Print the data that follows word for word, leaving out any picture.

● Input records:
[Start of section]

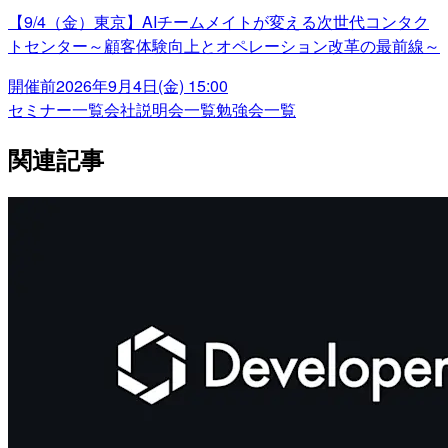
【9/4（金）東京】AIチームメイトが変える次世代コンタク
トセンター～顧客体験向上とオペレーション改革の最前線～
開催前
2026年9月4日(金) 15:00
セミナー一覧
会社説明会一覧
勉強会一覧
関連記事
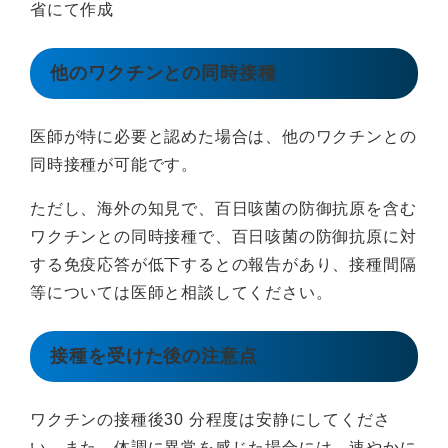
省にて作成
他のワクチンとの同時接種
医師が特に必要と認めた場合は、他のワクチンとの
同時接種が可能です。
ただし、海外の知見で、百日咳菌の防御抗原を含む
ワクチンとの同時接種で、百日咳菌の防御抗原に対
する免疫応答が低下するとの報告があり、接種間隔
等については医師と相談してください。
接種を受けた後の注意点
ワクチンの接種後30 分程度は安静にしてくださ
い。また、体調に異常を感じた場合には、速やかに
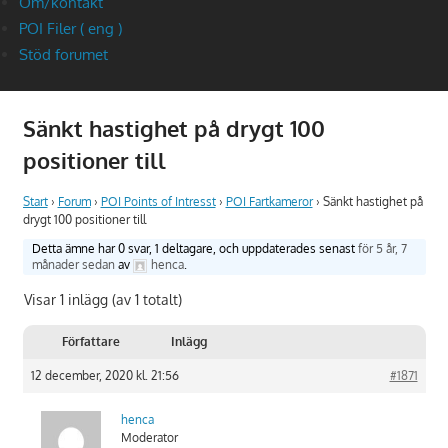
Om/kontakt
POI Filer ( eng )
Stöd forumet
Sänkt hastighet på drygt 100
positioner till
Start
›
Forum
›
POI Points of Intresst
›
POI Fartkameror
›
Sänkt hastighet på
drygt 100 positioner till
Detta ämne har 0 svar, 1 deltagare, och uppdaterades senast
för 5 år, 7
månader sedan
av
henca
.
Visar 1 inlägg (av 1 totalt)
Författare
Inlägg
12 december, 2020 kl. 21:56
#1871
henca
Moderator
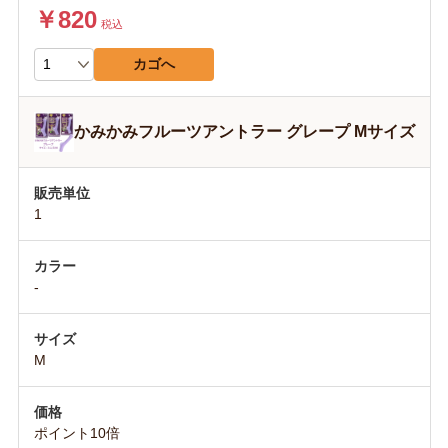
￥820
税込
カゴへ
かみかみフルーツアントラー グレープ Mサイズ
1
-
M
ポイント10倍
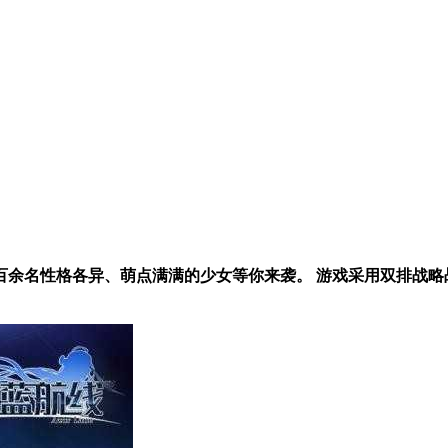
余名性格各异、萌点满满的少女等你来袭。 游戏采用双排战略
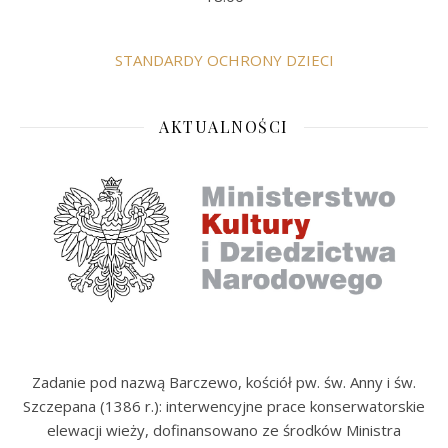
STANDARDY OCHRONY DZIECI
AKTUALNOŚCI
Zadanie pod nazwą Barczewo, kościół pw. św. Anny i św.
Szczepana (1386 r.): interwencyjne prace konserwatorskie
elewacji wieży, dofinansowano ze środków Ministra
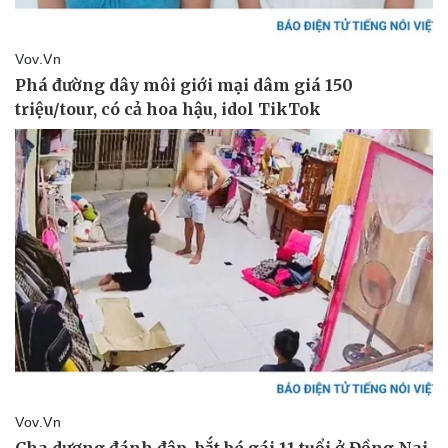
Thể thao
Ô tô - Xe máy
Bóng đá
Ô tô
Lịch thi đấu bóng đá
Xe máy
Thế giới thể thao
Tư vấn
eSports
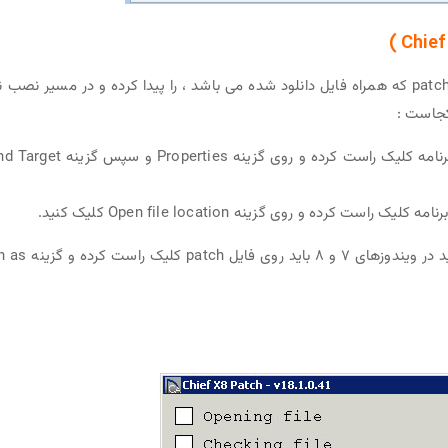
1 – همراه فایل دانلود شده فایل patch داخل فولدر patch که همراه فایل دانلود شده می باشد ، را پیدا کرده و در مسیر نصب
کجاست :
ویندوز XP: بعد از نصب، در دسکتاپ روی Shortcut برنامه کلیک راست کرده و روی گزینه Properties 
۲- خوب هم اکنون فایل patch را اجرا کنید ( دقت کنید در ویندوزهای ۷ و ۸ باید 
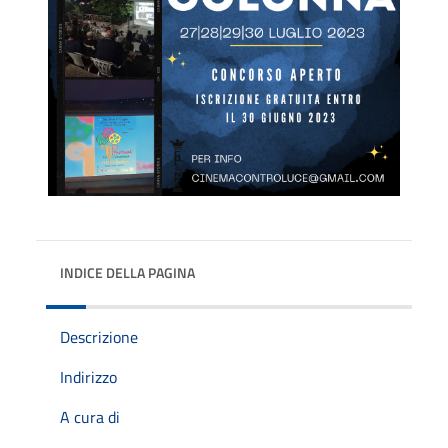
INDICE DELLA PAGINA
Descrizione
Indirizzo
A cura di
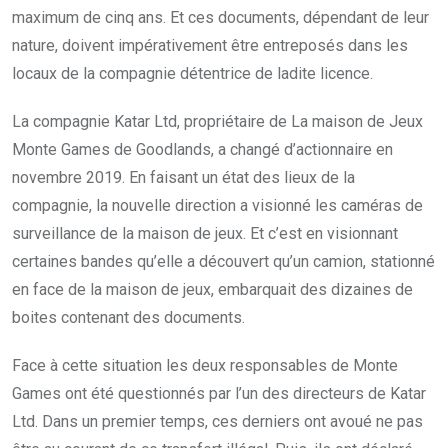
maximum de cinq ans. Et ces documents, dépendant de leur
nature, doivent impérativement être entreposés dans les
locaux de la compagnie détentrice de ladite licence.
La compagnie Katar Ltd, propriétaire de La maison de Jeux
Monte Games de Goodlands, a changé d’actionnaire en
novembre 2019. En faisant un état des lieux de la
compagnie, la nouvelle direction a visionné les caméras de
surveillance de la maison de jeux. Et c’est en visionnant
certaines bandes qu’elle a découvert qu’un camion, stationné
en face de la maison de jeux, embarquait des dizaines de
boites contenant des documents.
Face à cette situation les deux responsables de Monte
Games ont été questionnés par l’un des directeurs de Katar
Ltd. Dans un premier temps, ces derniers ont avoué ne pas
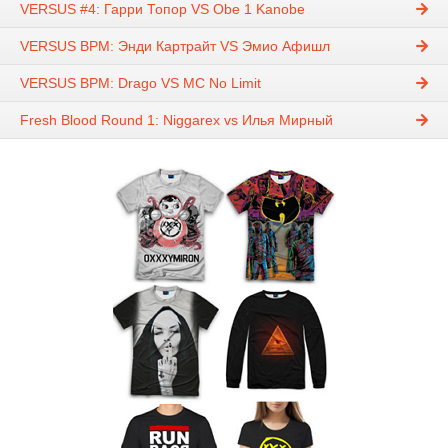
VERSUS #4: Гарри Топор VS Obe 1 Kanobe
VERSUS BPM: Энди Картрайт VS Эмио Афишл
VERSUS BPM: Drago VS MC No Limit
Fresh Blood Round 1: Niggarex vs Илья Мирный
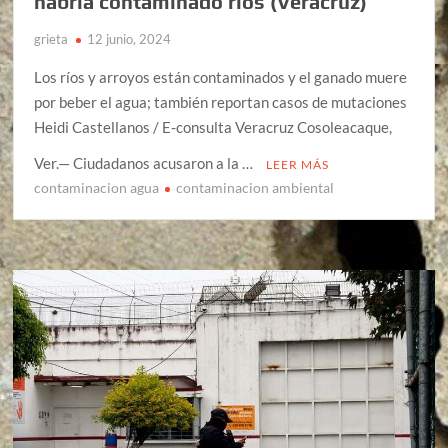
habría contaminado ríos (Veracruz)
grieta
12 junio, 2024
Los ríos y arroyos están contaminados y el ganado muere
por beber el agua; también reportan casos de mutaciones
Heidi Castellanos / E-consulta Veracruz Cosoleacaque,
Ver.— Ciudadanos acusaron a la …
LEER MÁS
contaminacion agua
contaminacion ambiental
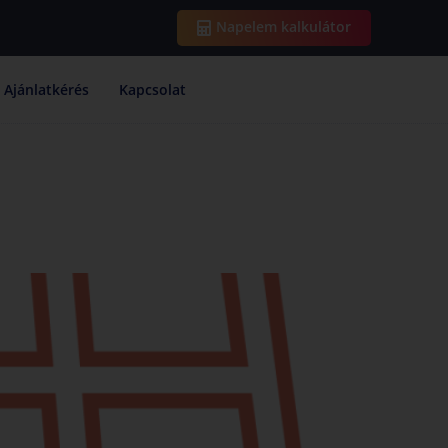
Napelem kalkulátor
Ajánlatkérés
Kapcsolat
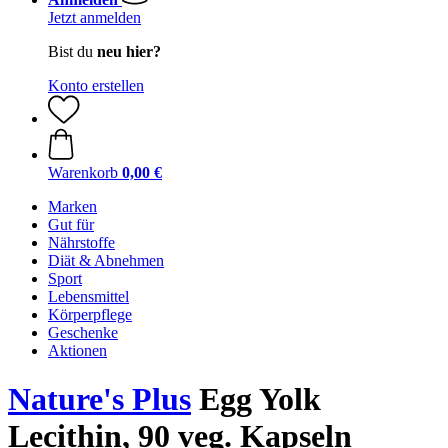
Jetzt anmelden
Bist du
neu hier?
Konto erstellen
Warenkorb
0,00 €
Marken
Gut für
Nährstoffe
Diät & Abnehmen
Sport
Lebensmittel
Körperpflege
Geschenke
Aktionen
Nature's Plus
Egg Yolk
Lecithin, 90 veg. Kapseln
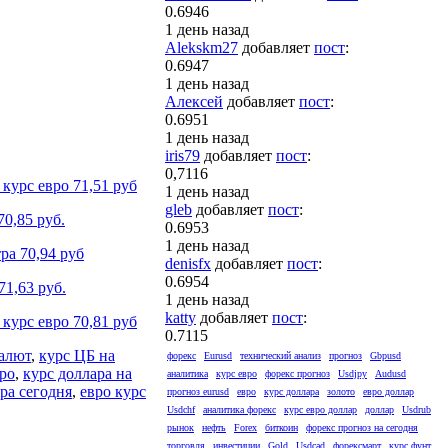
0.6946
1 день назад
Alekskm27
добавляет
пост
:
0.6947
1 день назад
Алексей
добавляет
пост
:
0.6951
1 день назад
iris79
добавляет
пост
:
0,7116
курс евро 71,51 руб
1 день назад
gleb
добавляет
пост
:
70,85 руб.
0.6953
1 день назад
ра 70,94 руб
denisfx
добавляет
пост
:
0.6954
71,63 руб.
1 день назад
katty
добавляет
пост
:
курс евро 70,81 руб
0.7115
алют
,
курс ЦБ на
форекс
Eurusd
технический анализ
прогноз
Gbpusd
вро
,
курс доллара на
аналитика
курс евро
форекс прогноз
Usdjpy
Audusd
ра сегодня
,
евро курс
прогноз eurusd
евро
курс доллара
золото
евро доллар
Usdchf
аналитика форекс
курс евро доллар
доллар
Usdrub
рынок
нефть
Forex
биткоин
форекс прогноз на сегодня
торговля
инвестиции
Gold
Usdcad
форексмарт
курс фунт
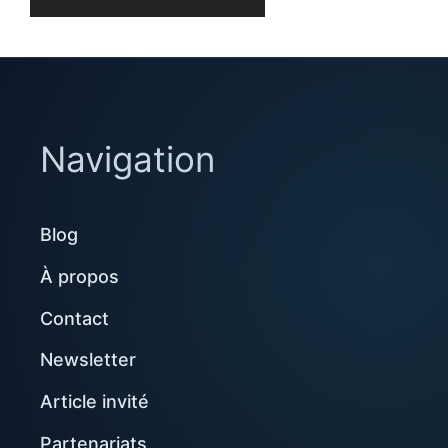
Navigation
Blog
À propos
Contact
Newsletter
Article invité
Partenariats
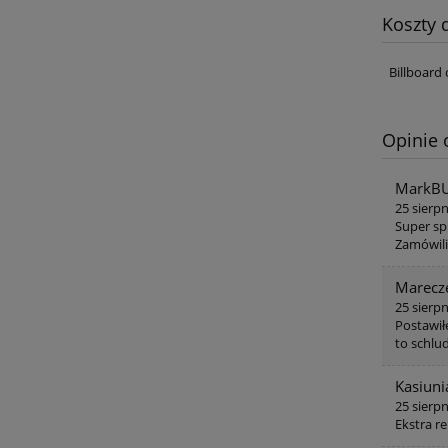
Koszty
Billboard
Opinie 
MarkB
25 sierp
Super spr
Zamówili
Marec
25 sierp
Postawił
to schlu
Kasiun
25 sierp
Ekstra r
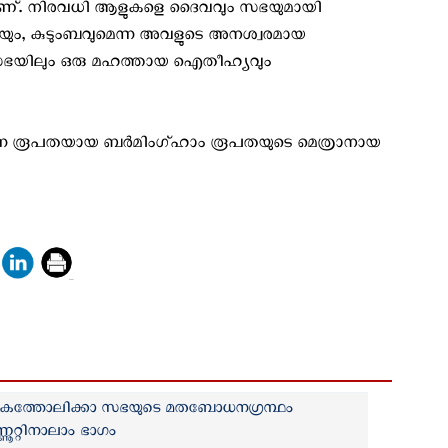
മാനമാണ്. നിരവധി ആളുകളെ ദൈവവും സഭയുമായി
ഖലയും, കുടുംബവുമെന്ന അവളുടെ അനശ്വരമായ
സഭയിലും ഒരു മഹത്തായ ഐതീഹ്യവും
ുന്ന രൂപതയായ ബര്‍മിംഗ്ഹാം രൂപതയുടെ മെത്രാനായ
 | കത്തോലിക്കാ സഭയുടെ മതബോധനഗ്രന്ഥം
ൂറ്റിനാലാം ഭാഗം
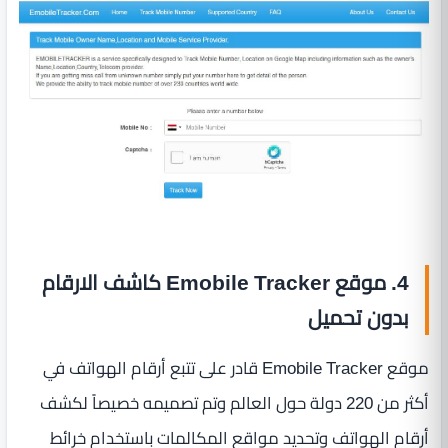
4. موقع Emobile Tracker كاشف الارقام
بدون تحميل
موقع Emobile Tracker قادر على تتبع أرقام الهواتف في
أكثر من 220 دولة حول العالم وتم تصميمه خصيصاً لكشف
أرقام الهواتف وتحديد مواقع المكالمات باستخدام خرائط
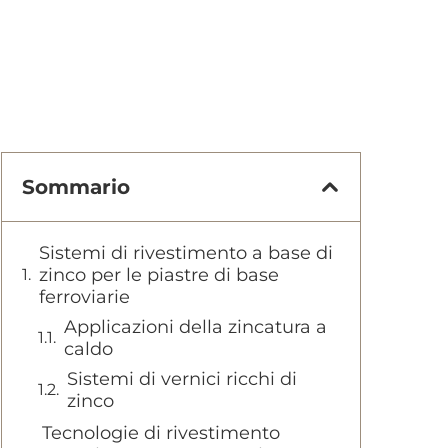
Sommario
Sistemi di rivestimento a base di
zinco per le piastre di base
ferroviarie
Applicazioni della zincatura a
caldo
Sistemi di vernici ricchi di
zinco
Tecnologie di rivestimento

[End of section]

● Answer to this task:
【9/4（金）東京】AIチームメイトが変える次世代コンタク
トセンター～顧客体験向上とオペレーション改革の最前線～
開催前
2026年9月4日(金) 15:00
セミナー一覧
会社説明会一覧
勉強会一覧
関連記事
省にて作成
他のワクチンとの同時接種
医師が特に必要と認めた場合は、他のワクチンとの
同時接種が可能です。
ただし、海外の知見で、百日咳菌の防御抗原を含む
ワクチンとの同時接種で、百日咳菌の防御抗原に対
する免疫応答が低下するとの報告があり、接種間隔
等については医師と相談してください。
接種を受けた後の注意点
ワクチンの接種後30 分程度は安静にしてくださ
い。また、体調に異常を感じた場合には、速やかに
Om/kontakt
POI Filer ( eng )
Stöd forumet
Sänkt hastighet på drygt 100
positioner till
Start
›
Forum
›
POI Points of Intresst
›
POI Fartkameror
›
Sänkt hastighet på
drygt 100 positioner till
Detta ämne har 0 svar, 1 deltagare, och uppdaterades senast
för 5 år, 7
månader sedan
av
henca
.
Visar 1 inlägg (av 1 totalt)
Författare
Inlägg
12 december, 2020 kl. 21:56
#1871
henca
Moderator
￥820
税込
カゴへ
かみかみフルーツアントラー グレープ Mサイズ
1
-
M
ポイント10倍
余名性格各异、萌点满满的少女等你来袭。 游戏采用双排战略
STANDARDY OCHRONY DZIECI
AKTUALNOŚCI
Zadanie pod nazwą Barczewo, kościół pw. św. Anny i św.
Szczepana (1386 r.): interwencyjne prace konserwatorskie
elewacji wieży, dofinansowano ze środków Ministra
Thể thao
Ô tô - Xe máy
Bóng đá
Ô tô
Lịch thi đấu bóng đá
Xe máy
Thế giới thể thao
Tư vấn
eSports
1 – همراه فایل دانلود شده فایل patch داخل فولدر patch که همراه فایل دانلود شده می باشد ، را پیدا کرده و در مسیر نصب
کجاست :
ویندوز XP: بعد از نصب، در دسکتاپ روی Shortcut برنامه کلیک راست کرده و روی گزینه Properties 
۲- خوب هم اکنون فایل patch را اجرا کنید ( دقت کنید در ویندوزهای ۷ و ۸ باید 
INDICE DELLA PAGINA
Descrizione
Indirizzo
A cura di
maximum de cinq ans. Et ces documents, dépendant de leur
nature, doivent impérativement être entreposés dans les
locaux de la compagnie détentrice de ladite licence.
La compagnie Katar Ltd, propriétaire de La maison de Jeux
Monte Games de Goodlands, a changé d’actionnaire en
novembre 2019. En faisant un état des lieux de la
compagnie, la nouvelle direction a visionné les caméras de
surveillance de la maison de jeux. Et c’est en visionnant
certaines bandes qu’elle a découvert qu’un camion, stationné
en face de la maison de jeux, embarquait des dizaines de
boites contenant des documents.
Face à cette situation les deux responsables de Monte
Games ont été questionnés par l’un des directeurs de Katar
Ltd. Dans un premier temps, ces derniers ont avoué ne pas
VERSUS #4: Гарри Топор VS Obe 1 Kanobe
VERSUS BPM: Энди Картрайт VS Эмио Афишл
VERSUS BPM: Drago VS MC No Limit
Fresh Blood Round 1: Niggarex vs Илья Мирный
habría contaminado ríos (Veracruz)
grieta
12 junio, 2024
Los ríos y arroyos están contaminados y el ganado muere
por beber el agua; también reportan casos de mutaciones
Heidi Castellanos / E-consulta Veracruz Cosoleacaque,
Ver.— Ciudadanos acusaron a la …
LEER MÁS
contaminacion agua
contaminacion ambiental
Napelem kalkulátor
Ajánlatkérés
Kapcsolat
Jetzt anmelden
Bist du
neu hier?
Konto erstellen
Warenkorb
0,00 €
Marken
Gut für
Nährstoffe
Diät & Abnehmen
Sport
Lebensmittel
Körperpflege
Geschenke
Aktionen
Nature's Plus
Egg Yolk
Lecithin, 90 veg. Kapseln
0.6946
1 день назад
Alekskm27
добавляет
пост
:
0.6947
1 день назад
Алексей
добавляет
пост
:
0.6951
1 день назад
iris79
добавляет
пост
:
0,7116
курс евро 71,51 руб
1 день назад
gleb
добавляет
пост
:
70,85 руб.
0.6953
1 день назад
ра 70,94 руб
denisfx
добавляет
пост
:
0.6954
71,63 руб.
1 день назад
katty
добавляет
пост
:
курс евро 70,81 руб
0.7115
алют
,
курс ЦБ на
форекс
Eurusd
технический анализ
прогноз
Gbpusd
вро
,
курс доллара на
аналитика
курс евро
форекс прогноз
Usdjpy
Audusd
ра сегодня
,
евро курс
прогноз eurusd
евро
курс доллара
золото
евро доллар
Usdchf
аналитика форекс
курс евро доллар
доллар
Usdrub
рынок
нефть
Forex
биткоин
форекс прогноз на сегодня
торговля
инвестиции
Gold
Usdcad
форексмарт
курс фунт
Navigation
Blog
À propos
Contact
Newsletter
Article invité
Partenariats
Koszty
Billboard
Opinie 
MarkB
25 sierp
Super spr
Zamówili
Marec
25 sierp
Postawił
to schlu
Kasiun
25 sierp
Ekstra r
മാനമാണ്. നിരവധി ആളുകളെ ദൈവവും സഭയുമായി
ഖലയും, കുടുംബവുമെന്ന അവളുടെ അനശ്വരമായ
സഭയിലും ഒരു മഹത്തായ ഐതീഹ്യവും
ുന്ന രൂപതയായ ബര്‍മിംഗ്ഹാം രൂപതയുടെ മെത്രാനായ
 | കത്തോലിക്കാ സഭയുടെ മതബോധനഗ്രന്ഥം
ൂറ്റിനാലാം ഭാഗം
4. موقع Emobile Tracker كاشف الارقام
بدون تحميل
موقع Emobile Tracker قادر على تتبع أرقام الهواتف في
أكثر من 220 دولة حول العالم وتم تصميمه خصيصاً لكشف
أرقام الهواتف وتحديد مواقع المكالمات باستخدام خرائط
Sommario
Sistemi di rivestimento a base di
zinco per le piastre di base
ferroviarie
Applicazioni della zincatura a
caldo
Sistemi di vernici ricchi di
zinco
Tecnologie di rivestimento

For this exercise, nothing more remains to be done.